J’ai aussi beaucoup été influencée par la musique punk et rock que mon petit frère écoutait, des groupes comme Linkin Park, Blink-182, Green Day, Metallica, Three Days Grace… ça aussi, ça a fait écho en moi. Du coup, j’ai le sentiment que tout ça a créé un mélange entre le folk, le jazz, le funk, le rock, la pop et le R’n’B. Et que je me situe quelque part au milieu de tout ça.”
“Abracadabra !”
Voilà sans doute pourquoi Abra galvanise autant les foules : avec une musique qui évoque autant de genres, il n’est pas étonnant que la jeune femme séduise autant d’auditeurs, issus de bords culturels parfois très différents. À ses concerts, il n’est d’ailleurs pas rare de voir des kids s’organiser en mosh pit, comme nous en attestait en juin dernier sa comparse Tommy Genesis, avec laquelle elle partage de nombreux idéaux et une musique “rebelle”. “Avec Tommy, on est vraiment du genre : ‘J’en ai rien à foutre, je fais ce que j’ai envie de faire.’ On va toujours combattre le statu quo”, affirme la chanteuse.
Une attitude d’insoumise qu’Abra traîne depuis toujours, et qui a influencé le titre de son nouvel EP Princess, sur la pochette duquel elle se tient, fière et forte, à côté d’un cheval blanc, probablement ravi au prince charmant de ses rêves d’enfant :
“L’année dernière, mes parents m’ont avoué que quand j’étais gamine, j’étais vraiment autoritaire, du genre : ‘Ne me dites pas ce que je dois faire’, ‘Non je ne te donne pas la main’, ‘Je peux le faire moi-même !’ [rires]. Comme une princesse. Et c’est là que j’ai réalisé que je n’avais jamais changé – et ce en dépit du nombre de fois où j’ai tenté de le faire. D’ailleurs, sur Princess, je freestyle sur beaucoup de chansons, ce qui permet, à mon sens, d’exprimer de façon sincère la personne que je suis à l’intérieur.”

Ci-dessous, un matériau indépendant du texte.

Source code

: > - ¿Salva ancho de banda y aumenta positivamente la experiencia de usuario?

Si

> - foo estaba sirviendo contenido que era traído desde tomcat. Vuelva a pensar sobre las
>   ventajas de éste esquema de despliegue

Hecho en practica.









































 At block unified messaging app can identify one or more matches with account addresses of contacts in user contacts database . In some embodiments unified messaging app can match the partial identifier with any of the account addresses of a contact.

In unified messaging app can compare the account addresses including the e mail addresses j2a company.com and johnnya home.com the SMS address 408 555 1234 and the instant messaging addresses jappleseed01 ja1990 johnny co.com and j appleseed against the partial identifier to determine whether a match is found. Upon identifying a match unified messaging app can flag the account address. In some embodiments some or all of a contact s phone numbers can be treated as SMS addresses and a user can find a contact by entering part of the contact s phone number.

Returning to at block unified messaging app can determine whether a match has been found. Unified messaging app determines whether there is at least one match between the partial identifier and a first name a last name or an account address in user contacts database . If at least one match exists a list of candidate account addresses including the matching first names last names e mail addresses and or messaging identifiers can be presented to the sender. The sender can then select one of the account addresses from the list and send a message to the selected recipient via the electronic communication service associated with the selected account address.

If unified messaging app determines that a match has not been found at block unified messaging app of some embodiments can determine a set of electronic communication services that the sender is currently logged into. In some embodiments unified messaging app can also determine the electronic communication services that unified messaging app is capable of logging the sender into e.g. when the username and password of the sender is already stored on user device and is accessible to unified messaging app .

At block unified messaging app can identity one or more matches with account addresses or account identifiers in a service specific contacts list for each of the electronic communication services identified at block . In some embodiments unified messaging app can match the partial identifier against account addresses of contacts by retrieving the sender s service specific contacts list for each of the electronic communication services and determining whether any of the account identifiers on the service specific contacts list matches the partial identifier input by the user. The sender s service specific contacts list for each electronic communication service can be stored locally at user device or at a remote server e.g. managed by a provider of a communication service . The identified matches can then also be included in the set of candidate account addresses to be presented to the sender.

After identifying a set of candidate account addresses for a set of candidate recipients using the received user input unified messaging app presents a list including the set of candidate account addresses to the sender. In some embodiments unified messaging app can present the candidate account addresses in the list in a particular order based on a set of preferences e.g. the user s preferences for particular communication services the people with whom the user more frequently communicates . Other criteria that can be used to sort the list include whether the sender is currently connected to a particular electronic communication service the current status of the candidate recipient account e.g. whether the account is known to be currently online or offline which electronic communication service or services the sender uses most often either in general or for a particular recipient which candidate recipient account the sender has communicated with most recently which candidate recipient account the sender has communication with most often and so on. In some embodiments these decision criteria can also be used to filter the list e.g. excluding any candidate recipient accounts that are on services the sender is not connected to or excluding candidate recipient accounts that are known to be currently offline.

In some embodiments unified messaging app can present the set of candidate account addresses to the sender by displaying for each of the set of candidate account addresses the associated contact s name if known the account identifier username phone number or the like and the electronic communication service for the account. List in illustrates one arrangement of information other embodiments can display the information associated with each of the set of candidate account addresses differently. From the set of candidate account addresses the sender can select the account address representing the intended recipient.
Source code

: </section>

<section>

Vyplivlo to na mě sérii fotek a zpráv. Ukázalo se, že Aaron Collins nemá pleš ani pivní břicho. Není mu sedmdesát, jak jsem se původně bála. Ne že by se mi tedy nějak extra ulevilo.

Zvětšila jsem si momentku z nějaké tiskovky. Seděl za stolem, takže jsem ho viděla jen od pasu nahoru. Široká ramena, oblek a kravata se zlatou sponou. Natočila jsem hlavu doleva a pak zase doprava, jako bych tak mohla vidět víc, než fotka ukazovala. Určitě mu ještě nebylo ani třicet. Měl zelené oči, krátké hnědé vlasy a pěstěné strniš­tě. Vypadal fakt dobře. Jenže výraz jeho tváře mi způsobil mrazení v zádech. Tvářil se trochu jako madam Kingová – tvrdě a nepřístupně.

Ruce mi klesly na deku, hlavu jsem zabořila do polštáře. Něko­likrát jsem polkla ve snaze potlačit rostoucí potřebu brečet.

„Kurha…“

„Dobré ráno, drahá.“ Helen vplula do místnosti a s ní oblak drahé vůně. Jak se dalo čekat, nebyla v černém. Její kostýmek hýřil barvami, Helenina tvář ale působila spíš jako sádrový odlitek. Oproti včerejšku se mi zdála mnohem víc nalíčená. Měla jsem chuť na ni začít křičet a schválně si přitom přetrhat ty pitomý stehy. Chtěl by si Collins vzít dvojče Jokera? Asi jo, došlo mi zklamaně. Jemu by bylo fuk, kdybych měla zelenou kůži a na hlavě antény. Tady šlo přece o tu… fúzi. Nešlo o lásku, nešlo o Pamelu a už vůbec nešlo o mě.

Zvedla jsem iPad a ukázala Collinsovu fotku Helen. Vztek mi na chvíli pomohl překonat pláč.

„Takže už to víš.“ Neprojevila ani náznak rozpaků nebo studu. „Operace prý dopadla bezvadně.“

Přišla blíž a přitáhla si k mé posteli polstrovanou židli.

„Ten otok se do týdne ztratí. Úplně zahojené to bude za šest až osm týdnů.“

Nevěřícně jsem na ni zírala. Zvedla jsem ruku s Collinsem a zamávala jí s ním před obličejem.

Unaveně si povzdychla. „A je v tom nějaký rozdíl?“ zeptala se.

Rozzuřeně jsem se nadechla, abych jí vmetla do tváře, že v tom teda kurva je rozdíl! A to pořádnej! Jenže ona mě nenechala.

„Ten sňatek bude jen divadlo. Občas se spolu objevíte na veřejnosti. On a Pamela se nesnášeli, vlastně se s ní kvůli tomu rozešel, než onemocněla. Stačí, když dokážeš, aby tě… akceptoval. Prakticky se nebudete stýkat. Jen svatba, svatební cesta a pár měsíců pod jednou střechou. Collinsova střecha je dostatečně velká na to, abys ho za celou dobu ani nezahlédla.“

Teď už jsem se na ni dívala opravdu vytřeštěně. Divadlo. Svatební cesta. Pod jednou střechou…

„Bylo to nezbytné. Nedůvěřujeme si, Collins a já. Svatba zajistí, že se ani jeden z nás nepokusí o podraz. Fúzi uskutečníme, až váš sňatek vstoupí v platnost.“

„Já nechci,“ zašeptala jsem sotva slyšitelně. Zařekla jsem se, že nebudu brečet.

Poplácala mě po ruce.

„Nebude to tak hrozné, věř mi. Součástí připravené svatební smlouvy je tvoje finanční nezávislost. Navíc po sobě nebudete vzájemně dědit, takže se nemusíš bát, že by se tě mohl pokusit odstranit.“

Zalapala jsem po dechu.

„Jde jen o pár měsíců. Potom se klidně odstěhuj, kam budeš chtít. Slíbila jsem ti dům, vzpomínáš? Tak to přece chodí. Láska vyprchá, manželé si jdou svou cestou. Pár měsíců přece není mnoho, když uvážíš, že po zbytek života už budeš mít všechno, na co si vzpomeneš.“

Les yeux levés vers le ciel, pleins d’une nostalgie qui semble ne jamais vraiment la quitter, Abra conclut :
“Tu vois, dans la musique, il y a une partie que tu contrôles totalement, et une autre qui t’échappes entièrement, et qui se transforme en quelque chose d’indescriptible, d’irréel. C’est pour ça que j’ai choisi ce nom de scène, Abra : c’est un surnom qui sonne un peu comme mon prénom, Gabrielle, mais qui fait surtout référence à la formule magique ‘Abracadabra’, qui signifie : ‘Je créerai d’après mes paroles’. Je crois que la musique est ce qui se rapproche le plus de la magie.”